● TASK DETAILS: Print the lines that run from the line with "(hpglpennumber 1)" to the line with "(outputformat 1)", keeping both end lines, exactly as they appear in the entries below, and nothing else.

Records from a collection:
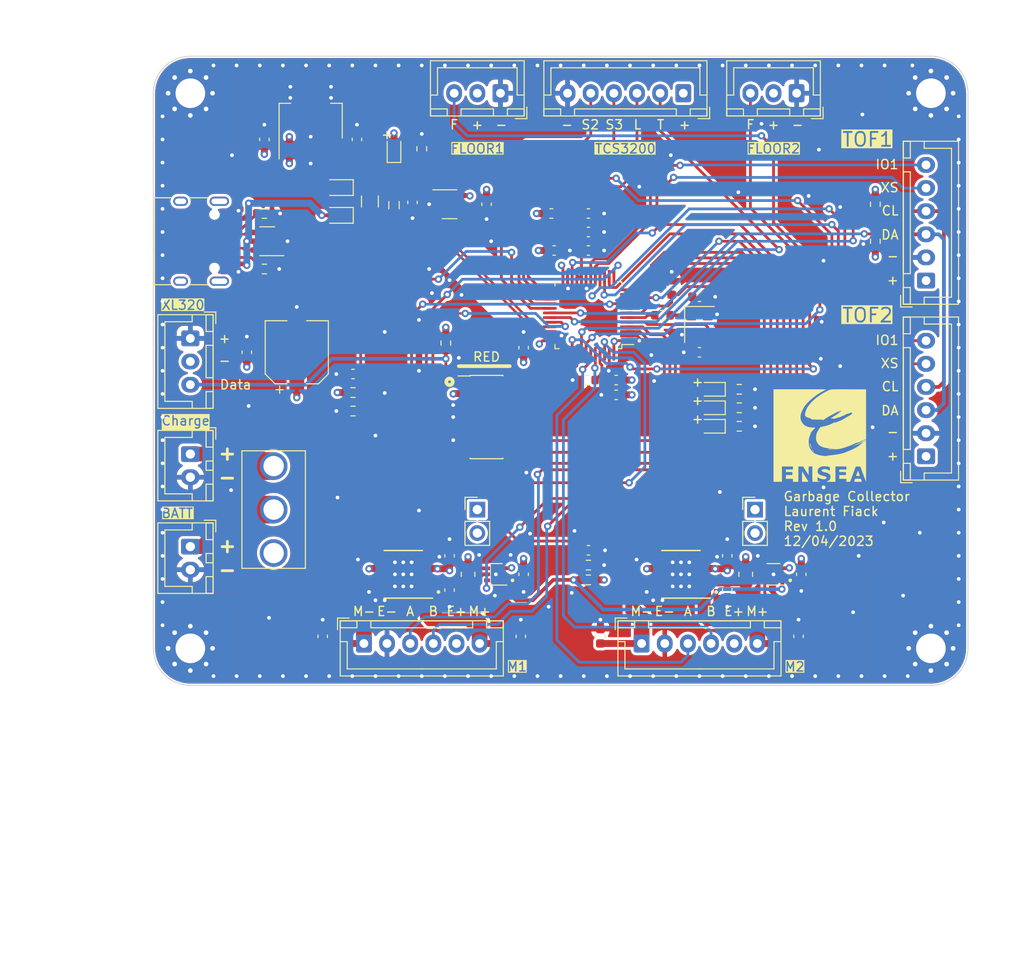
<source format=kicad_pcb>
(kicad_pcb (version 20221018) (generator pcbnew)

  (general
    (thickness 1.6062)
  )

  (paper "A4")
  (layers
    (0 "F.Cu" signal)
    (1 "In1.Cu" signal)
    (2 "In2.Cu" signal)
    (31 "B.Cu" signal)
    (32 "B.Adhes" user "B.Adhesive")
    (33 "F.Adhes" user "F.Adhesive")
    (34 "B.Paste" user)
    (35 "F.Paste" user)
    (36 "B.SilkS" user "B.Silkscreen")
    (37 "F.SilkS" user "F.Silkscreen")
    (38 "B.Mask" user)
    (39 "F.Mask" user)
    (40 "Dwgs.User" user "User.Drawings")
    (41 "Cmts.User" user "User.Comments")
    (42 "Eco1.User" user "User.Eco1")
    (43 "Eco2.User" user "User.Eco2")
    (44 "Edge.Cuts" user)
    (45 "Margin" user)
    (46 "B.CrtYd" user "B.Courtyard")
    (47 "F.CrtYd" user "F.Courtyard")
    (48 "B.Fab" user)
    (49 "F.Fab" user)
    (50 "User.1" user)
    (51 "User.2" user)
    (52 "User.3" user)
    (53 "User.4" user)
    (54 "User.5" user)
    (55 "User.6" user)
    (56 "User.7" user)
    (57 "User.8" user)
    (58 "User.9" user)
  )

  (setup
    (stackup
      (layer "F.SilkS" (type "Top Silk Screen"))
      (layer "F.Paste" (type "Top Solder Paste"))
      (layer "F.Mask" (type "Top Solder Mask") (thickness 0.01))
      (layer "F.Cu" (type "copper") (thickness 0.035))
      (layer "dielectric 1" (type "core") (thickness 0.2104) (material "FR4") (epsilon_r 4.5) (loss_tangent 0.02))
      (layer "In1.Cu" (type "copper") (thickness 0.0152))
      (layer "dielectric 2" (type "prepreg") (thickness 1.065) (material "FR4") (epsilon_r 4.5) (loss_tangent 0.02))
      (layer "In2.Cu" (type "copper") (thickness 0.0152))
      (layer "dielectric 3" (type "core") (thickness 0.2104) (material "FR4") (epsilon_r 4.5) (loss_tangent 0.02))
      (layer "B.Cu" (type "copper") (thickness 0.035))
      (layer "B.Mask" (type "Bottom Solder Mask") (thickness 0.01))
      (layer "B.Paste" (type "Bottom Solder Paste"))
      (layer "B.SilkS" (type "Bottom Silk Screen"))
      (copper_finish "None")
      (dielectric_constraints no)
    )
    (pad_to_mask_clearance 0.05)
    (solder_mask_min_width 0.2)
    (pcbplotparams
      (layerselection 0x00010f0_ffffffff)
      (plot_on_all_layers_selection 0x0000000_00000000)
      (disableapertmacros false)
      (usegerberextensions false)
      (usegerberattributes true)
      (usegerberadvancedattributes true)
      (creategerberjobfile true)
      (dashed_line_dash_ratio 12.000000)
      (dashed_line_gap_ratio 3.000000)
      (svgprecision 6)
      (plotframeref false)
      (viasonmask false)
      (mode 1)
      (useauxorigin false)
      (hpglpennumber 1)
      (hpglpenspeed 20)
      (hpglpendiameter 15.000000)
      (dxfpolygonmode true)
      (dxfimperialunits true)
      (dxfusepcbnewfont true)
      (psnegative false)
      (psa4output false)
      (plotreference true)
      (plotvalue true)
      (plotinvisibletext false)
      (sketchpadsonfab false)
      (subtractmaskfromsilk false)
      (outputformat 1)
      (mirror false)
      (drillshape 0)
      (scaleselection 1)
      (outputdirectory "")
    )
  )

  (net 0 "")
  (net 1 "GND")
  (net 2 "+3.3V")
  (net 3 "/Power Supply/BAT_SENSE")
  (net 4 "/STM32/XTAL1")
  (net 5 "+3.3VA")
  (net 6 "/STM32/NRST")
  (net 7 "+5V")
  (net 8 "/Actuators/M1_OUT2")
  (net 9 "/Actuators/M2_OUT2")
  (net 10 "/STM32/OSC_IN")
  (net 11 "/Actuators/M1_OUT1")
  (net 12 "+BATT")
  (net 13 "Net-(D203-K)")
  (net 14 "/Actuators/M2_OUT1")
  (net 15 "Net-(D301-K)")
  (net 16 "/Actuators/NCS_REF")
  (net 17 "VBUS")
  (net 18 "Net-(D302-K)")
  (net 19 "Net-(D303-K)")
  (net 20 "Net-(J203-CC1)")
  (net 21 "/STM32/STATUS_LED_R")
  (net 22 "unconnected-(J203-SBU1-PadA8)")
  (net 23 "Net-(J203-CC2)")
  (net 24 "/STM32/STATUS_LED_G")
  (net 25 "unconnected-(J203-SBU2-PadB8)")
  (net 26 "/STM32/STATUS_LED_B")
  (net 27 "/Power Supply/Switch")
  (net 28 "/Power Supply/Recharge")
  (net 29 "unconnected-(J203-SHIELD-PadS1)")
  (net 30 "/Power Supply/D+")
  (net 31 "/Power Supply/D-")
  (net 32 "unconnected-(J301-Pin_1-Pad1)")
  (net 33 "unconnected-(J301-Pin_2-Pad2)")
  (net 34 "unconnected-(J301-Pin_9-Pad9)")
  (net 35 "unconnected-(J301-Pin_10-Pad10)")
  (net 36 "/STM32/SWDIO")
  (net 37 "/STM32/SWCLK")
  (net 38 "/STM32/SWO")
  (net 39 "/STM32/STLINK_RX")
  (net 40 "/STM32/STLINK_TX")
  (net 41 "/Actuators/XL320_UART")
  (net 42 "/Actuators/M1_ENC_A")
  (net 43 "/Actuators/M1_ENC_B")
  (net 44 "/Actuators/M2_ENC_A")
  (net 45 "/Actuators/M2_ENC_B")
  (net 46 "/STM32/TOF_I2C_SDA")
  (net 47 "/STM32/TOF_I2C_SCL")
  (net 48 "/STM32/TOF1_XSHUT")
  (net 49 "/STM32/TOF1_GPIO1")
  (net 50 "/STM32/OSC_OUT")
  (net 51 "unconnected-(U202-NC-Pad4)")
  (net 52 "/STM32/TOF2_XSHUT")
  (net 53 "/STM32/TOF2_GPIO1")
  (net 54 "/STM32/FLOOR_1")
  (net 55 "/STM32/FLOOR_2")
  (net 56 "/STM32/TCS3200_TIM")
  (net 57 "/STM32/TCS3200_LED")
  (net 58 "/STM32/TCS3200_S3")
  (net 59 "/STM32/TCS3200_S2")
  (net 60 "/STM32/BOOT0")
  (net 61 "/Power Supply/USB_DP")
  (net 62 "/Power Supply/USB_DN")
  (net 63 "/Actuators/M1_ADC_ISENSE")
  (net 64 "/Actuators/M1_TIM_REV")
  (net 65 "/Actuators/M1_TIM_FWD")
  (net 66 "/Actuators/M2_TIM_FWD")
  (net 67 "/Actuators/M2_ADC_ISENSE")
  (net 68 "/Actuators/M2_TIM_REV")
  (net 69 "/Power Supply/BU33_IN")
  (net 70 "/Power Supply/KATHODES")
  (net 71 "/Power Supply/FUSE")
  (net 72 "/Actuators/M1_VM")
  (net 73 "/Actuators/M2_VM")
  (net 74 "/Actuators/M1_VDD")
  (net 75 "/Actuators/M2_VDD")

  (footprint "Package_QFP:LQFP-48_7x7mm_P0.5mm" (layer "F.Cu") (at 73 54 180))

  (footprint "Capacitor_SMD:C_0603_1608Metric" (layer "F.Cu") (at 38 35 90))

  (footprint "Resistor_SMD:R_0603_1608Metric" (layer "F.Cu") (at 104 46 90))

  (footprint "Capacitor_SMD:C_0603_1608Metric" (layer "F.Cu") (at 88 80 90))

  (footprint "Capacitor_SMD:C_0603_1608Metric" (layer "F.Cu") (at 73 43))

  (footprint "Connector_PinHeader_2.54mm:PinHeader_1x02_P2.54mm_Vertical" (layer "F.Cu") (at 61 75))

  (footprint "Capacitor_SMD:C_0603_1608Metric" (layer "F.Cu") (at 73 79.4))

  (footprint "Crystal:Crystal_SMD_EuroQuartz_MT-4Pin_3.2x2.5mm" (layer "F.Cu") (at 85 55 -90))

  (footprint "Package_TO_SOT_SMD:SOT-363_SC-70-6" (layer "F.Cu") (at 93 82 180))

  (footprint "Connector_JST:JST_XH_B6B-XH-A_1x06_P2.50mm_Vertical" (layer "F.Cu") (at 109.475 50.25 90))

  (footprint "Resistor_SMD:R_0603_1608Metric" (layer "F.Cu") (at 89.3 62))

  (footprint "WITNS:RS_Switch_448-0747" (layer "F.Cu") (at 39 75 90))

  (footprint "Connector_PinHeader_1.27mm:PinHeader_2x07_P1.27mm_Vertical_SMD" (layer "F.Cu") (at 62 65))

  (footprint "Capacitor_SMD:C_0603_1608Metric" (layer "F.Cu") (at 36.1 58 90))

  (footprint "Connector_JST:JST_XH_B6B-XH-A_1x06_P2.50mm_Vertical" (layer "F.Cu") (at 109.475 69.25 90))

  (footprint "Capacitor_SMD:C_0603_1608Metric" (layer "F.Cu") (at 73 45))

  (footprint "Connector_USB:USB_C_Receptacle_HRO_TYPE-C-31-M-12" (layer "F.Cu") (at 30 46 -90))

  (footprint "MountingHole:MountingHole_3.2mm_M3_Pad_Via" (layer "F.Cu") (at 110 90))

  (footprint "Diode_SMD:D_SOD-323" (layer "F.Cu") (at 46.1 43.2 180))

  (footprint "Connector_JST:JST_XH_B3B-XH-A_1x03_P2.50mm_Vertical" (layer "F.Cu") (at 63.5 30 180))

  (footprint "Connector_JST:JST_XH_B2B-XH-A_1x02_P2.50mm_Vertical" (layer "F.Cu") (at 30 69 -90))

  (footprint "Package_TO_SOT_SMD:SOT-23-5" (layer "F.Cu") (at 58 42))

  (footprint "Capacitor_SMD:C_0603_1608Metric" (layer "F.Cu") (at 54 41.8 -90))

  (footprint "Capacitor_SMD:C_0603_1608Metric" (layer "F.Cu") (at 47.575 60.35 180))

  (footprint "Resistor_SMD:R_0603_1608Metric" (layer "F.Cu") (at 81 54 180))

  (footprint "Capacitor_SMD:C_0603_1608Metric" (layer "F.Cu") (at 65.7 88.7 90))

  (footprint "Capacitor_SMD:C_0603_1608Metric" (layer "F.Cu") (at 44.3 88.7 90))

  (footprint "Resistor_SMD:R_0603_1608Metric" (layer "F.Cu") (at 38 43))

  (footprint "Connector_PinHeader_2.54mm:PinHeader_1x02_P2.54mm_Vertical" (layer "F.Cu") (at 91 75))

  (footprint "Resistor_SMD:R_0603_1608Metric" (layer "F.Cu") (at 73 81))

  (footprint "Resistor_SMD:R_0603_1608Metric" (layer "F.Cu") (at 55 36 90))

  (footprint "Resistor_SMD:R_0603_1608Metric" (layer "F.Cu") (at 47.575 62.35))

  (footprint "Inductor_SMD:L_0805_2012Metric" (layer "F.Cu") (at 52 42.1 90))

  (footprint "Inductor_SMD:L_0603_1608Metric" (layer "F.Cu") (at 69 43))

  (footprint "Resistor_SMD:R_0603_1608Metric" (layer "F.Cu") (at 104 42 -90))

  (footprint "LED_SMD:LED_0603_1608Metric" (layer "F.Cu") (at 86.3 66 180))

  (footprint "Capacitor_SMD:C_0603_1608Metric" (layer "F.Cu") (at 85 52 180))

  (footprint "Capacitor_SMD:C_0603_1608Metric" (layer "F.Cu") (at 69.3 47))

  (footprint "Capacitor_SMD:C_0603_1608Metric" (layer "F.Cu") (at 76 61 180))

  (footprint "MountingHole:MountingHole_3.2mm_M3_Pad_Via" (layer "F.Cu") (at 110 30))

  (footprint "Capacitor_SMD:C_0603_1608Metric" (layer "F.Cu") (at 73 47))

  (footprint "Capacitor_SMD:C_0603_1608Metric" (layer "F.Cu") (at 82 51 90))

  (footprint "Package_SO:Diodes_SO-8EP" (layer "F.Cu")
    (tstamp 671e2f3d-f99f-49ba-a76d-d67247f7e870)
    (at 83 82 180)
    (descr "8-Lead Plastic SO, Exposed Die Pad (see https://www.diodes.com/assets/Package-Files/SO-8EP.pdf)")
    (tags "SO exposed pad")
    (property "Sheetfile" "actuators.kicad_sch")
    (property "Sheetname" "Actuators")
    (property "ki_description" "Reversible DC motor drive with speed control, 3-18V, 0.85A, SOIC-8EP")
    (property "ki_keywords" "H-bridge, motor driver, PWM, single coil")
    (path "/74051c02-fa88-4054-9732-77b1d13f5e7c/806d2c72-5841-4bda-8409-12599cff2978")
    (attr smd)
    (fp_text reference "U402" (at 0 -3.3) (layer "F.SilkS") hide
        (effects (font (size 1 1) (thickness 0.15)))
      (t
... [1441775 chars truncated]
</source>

● OUTPUT OF THE EXERCISE:
      (hpglpennumber 1)
      (hpglpenspeed 20)
      (hpglpendiameter 15.000000)
      (dxfpolygonmode true)
      (dxfimperialunits true)
      (dxfusepcbnewfont true)
      (psnegative false)
      (psa4output false)
      (plotreference true)
      (plotvalue true)
      (plotinvisibletext false)
      (sketchpadsonfab false)
      (subtractmaskfromsilk false)
      (outputformat 1)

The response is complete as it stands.